The journey home was horrendous. Alice was purple with embarrassment at what she saw as her disgraceful behaviour, and I couldn’t drive because of my arm, which meant that she had to take the wheel. I nearly fell out of love with her on the way home. We had five near-death experiences. I thought my shoulders would be permanently lodged in my ears, and to this day I get flashbacks to that corner in Kinnegad. There was a distinct cooling of our relationship after that.
A week later, I was giving my friend Gerry the highlights of what had happened in the hotel, showing him the hotel bill so that he could see how much the night had cost me. He took the almighty piss out of me for ordering a whole bottle of port.
Gradually, Alice and I got back to normal, though the question of spending a night together out of town was never raised again. When I eventually admitted to her that I had mistakenly ordered port instead of wine, it broke the ice and allowed us to blame the drink for the events of that night.
My mam was delighted that the two of us were going out. She often invited Alice for tea. Occasionally, Alice would bring Eugene with her and then Mam would make too big a fuss, making it awkward for me and roaring at Eugene as if he was deaf. Eugene would laugh at her. He never minded what anyone said to him.

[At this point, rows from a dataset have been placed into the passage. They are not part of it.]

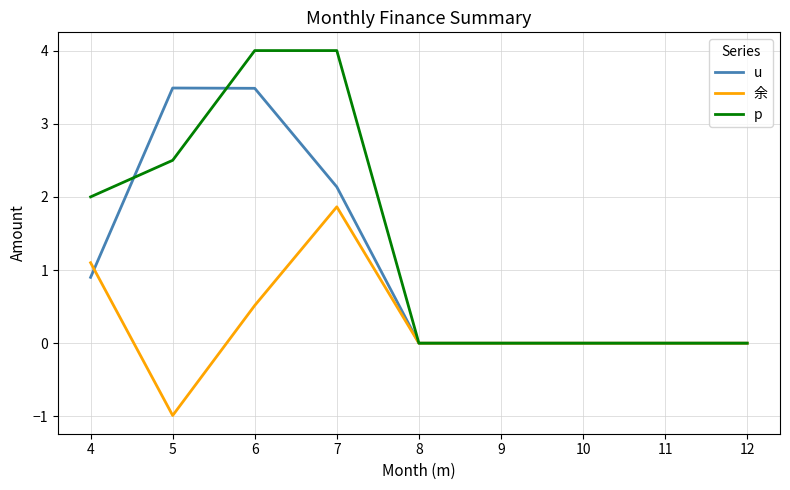

What value does the 余 series have at 7?

1.9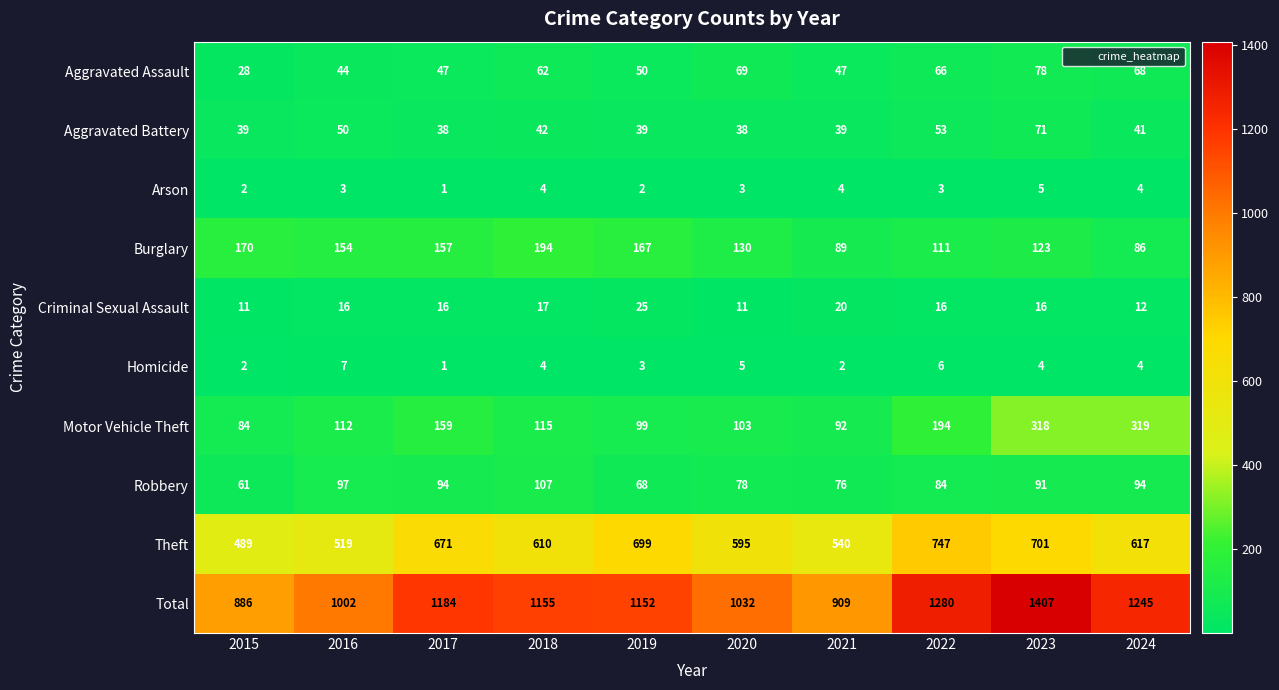

Is it true that Criminal Sexual Assault equals 17 at 2018?

True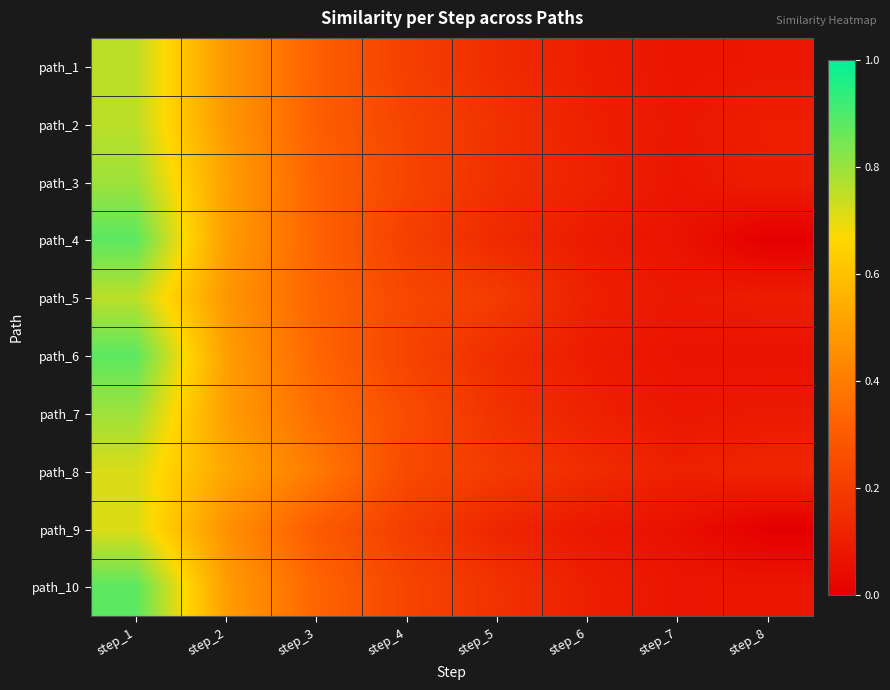

How many distinct data groups are displayed?

10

I got on like a house on fire with Eugene. If you ask me, he was a great fella altogether really. He was a funny, happy child in a grown-up body. Always smiling. Now, I’m not saying he couldn’t be difficult sometimes. For instance, he liked to dance. In public, at Mass or in the Quinnsworth usually, in front of everyone. But people understood that he was only a harmless eejit, God help him. We got into this game, him and me, where he’d be in his favourite chair and I’d come up behind him and lift up his arms and we’d pretend to be flying around the sitting room. He loved that game, so he did, and never got tired of it, and do you know what, it was a joy to be playing and to hear the laugh out of him like that. There’s not many that could lift Eugene, I can tell you. I’m as strong as an ox and he’s no lightweight.
Eugene’s bedtime was a lovely routine at the O’Reillys’. There’d be a pot of tea for us and a glass of milk for Eugene and a plate of buttered bread would go round. And then when it was washed up and the table scrubbed, there were prayers, everyone on their knees at the kitchen table saying the rosary, and after that Alice would read a story to Eugene, usually a fairy tale or maybe a nursery rhyme of some kind. She had a brilliant way of reading. She made all the people in the stories come alive with different voices and accents and all. I loved to listen to her almost as much as Eugene did.

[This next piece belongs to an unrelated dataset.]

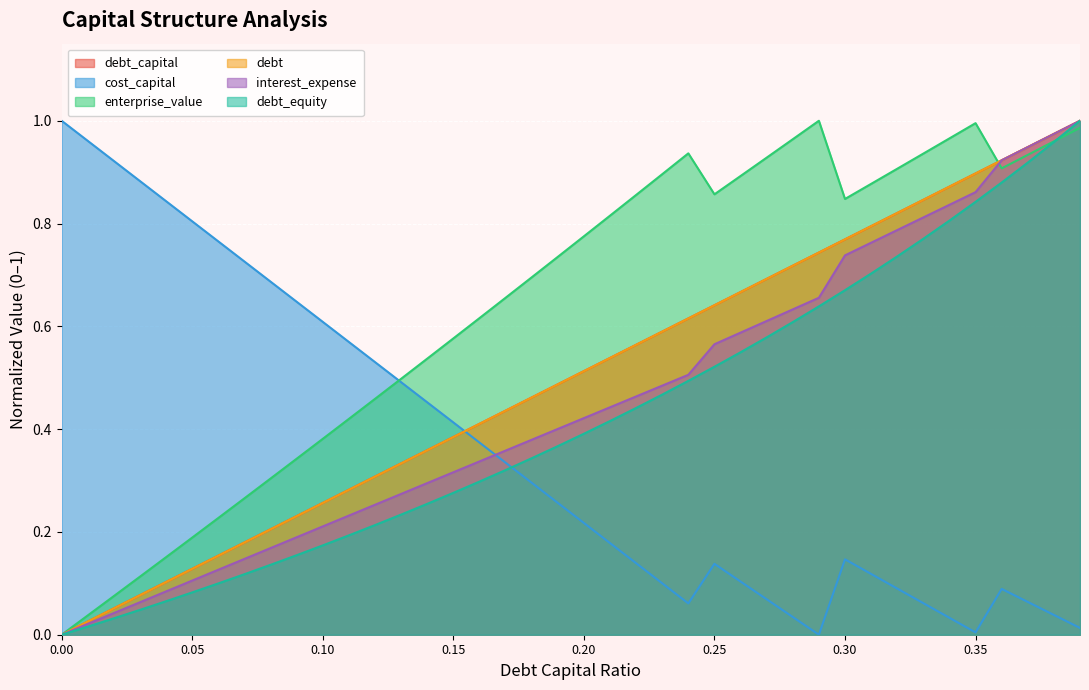

True or false: debt and debt_equity cross at least once.

False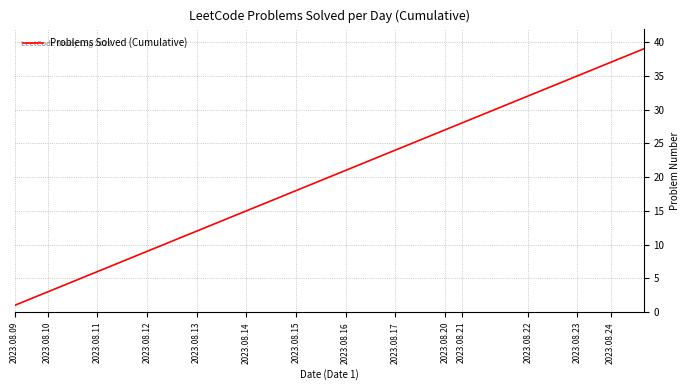

What is the greatest value displayed?

39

After a while, Mam started quizzing me. Was I serious about Alice? Did I know what I’d be taking on? I think Mam meant well, but we had a few rows about it. It wasn’t her business, after all. Mam thought it was great when I took Alice out the odd time and bought her cake, but she wanted to remind me that Alice would be responsible for Eugene when the mother died. If I married her, I’d be taking on the two of them. I made up my mind that that was fine with me. I really loved Alice by now, and if anything, Eugene would be a bonus.
Although nothing was ever said, I believed we had an understanding. We had been together for over a year. I hadn’t reckoned with Oliver. Alice could be walking around now, hale and hearty, if I had reckoned with Oliver.